RECORDED INFORMATION
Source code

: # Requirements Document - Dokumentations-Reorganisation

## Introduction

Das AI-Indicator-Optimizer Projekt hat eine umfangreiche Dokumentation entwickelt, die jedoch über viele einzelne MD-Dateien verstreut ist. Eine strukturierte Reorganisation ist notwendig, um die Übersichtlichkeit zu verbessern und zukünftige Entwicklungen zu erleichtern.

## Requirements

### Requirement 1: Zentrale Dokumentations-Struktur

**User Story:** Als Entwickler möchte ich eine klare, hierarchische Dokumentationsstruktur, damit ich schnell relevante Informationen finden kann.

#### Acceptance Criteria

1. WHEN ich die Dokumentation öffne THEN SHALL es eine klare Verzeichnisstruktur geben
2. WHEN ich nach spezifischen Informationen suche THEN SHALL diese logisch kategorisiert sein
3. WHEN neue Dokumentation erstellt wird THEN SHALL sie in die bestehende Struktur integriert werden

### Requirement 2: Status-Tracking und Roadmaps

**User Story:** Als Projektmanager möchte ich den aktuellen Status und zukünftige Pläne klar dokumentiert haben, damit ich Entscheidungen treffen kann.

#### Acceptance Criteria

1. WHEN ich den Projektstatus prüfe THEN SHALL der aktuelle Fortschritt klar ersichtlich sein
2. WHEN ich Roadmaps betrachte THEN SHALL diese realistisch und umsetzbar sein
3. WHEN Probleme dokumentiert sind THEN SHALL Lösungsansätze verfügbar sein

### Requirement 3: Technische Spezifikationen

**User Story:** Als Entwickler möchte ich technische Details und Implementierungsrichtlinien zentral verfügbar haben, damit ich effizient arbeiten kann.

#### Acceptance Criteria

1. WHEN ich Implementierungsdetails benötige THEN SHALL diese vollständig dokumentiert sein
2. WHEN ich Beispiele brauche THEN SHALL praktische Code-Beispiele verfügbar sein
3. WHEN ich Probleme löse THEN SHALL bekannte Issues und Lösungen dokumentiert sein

THE PROBLEM
Only lines with the word "Requirements" are wanted; pull each of them from the records.

RESULT OF THE TASK
: # Requirements Document - Dokumentations-Reorganisation
## Requirements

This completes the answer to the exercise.